Heather Jansz - The Curry Diva
/There is more than one way to make curry.
Chef Heather Jansz is noodling another mouthwatering idea: What if there is more than one way to feed community?
Heather is known as “The Curry Diva.” She is a native of Sri Lanka and has been cooking for friends, customers, and total strangers in Minneapolis since the 1970’s. Food has always been a focus for Heather, even as a young girl. “At school,” she says, “I asked my mom if I could be in home science because they offered cooking.” At home, “I would cook outside, on three brick stones, like in the olden days.

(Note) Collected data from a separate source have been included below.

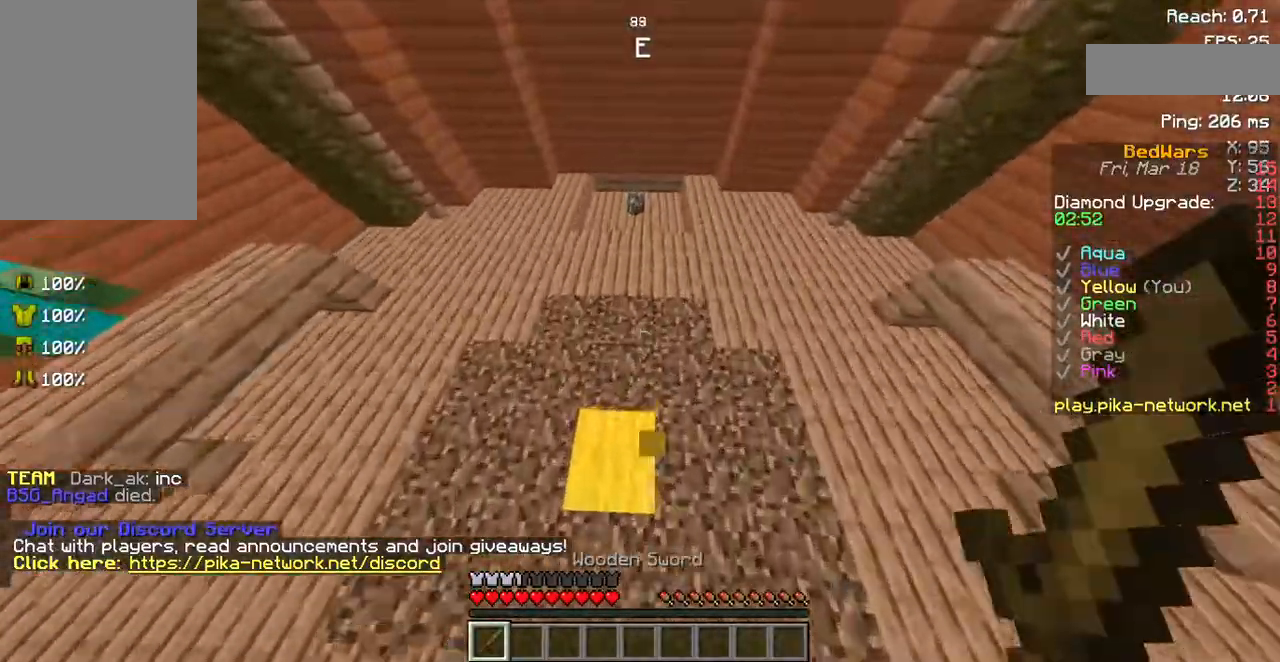
{"keys": ["space", "w"], "mouse": [], "events": [[34, "mouse_left", "down"], [168, "mouse_left", "up"]]}
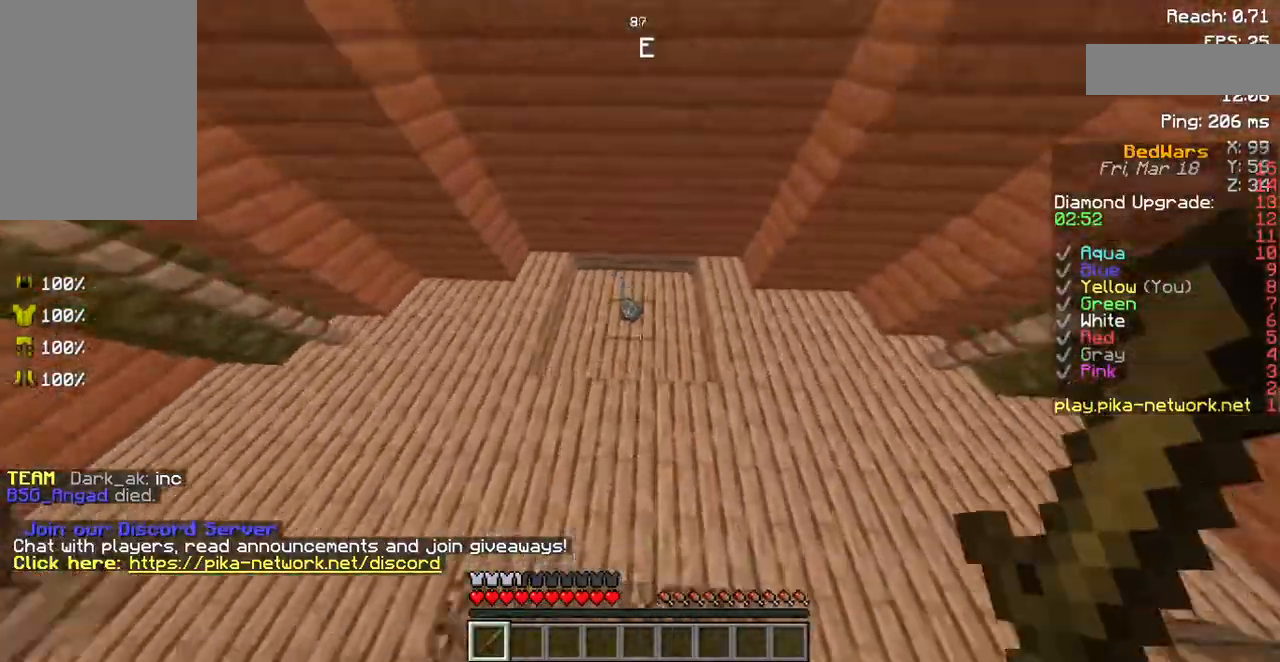
{"keys": ["a", "w"], "mouse": [], "events": [[67, "space", "up"], [470, "a", "down"]]}
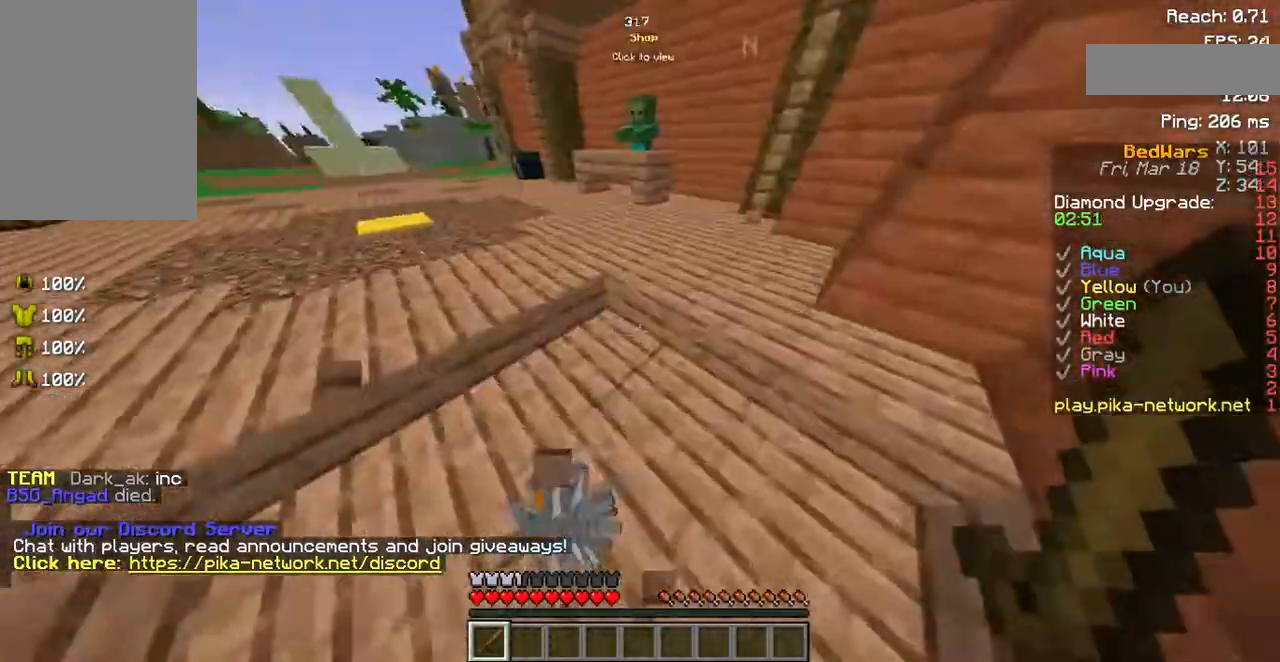
{"keys": ["w"], "mouse": [], "events": [[302, "a", "up"]]}
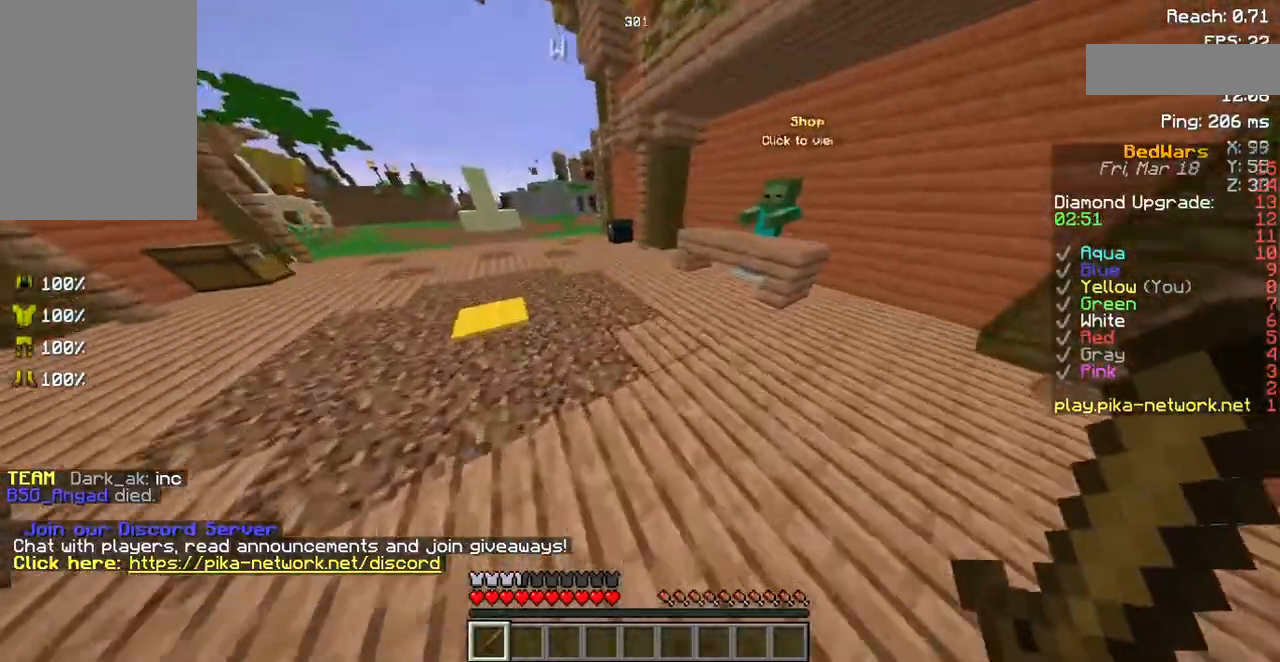
{"keys": ["w"], "mouse": [], "events": []}
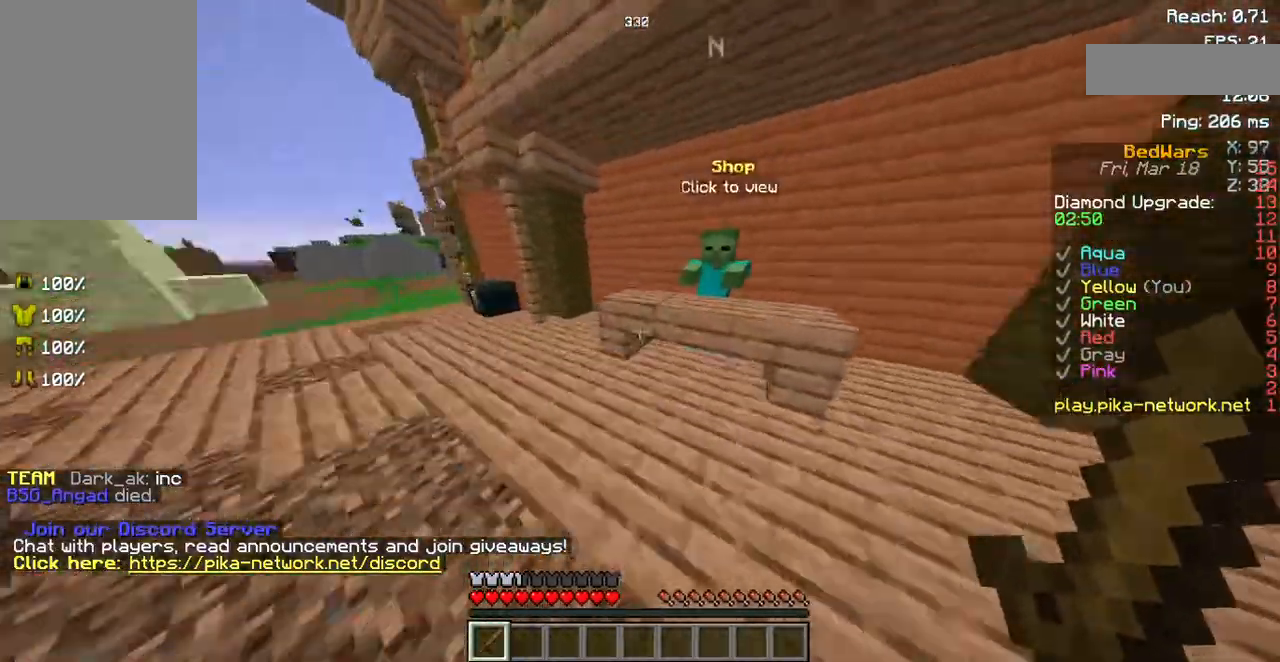
{"keys": [], "mouse": ["right"], "events": [[101, "w", "up"], [135, "mouse_right", "down"], [235, "mouse_right", "up"], [504, "mouse_right", "down"]]}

My mother would give me a little bit of lentils and spices for me to practice with in the backyard. ‘Be careful of the snakes!’ she’d warn.”
Food was a fulcrum, a center point of gatherings and the people Heather loved most: “In Sri Lanka, we have a greeting which is, ‘Have you eaten today?’ which means ‘Have you had your rice and curry today?’ I have very fond memories of food. Women played a big part – aunties, mom, mom’s friends, servant ladies, teachers. These women were always teaching me something. And every celebration, it all centered around food.”
When Heather landed in Minnesota (for love, for marriage), she missed both the kick and the community of Sri Lankan cooking, so she re-created it. Opening her home kitchen, she catered to Brits and foreign futbolers playing professional soccer for the Minnesota Kicks. “The guys missed their curry – curry is a drug! – and I made it for them.” Her flare for the spicy stuff – intensified by her proprietary condiment of hemp oil, turmeric, garlic and peppers – propelled Heather and her then-husband to open a curry restaurant, first in NE Minneapolis and later on Hennepin Avenue in Uptown. Star-Tribune restaurant critic, Jeremy Iggers, was a fan, and The Curry House and Heather’s reputation grew. But a restaurant is a fickle enterprise. “Small businesses close,” Heather says with a shrug. “As many fans as you have, there aren’t enough to help you 7 days a week, 3 meals a day.” The demands of the endeavor were exhausting, she had a young daughter and her marriage was dissolving, so Heather re-framed.
For more a decade now she has practiced “pop up” curry cooking: inviting customers to a restaurant space she does not own, just a couple of times a week, for intimate eating and camaraderie. At the breakfast joint Our Kitchen (36th Street and Bryant Avenue South), Heather provides a multi-course meal, at a specific seating time, on Wednesday and Saturday evenings. With reservations secured on line (the curry buzz spread mainly via word of mouth and Heather’s lively social media presence), diners sit elbow to elbow, at a 19-person counter as Heather animatedly procures garam masala chicken, pork in coconut milk, supple planks of roti, steaming lentils, her signature “Black Gold” seasoning, hot sambals and sweet chutneys, and whatever else is fresh at market and pricks her culinary fancy. She’s a risk taker, in the kitchen and in life: “There are no mistakes,” she muses. “When you are born, you are given a path, a reason, a season, or a change. The journey is the coolest part of that path.”
Her re-invention as kitchen host continues. She could be easily sidetracked by setbacks, even though her aspirations for new endeavors (another cookbook, bottling her trademark sauces, developing a new culinary concept) are high. Seeking backers and capital can be tough for women entrepreneurs, especially those just starting out, or starting over. Heather speaks from experience: “Sometimes you don’t get what you deserve because you don’t own a building,” she says, but her optimism does not wane. “Approach it from the positive side: It’s not about deficits, but assets. I tell those who would follow me, ‘Look at what I do have. It’s not what I don’t have.’”
Heather builds beyond her established, and loyal, following. And like her female Sri Lankan mentors, she’s teaching new leaders how to create community through food. Her passion now is helping other women chefs – immigrants like her, young women – develop and sustain new models for economic independence. She is partnering with existing bricks and mortar restaurants to offer enterprising businesswomen an open door. “What if there is a home for more than one person [in a given space]? ” Co-ownership, co-operatives for women who cook, sharing responsibilities to rent a space and pay for expensive equipment and management costs is something she thinks could work, large scale, here in the Twin Cities. “I can’t think of doing anything else right now. All I need a flame, a fire, and my spices,” Heather beams. “Once that flame is paid for monthly, I can share! I want that.”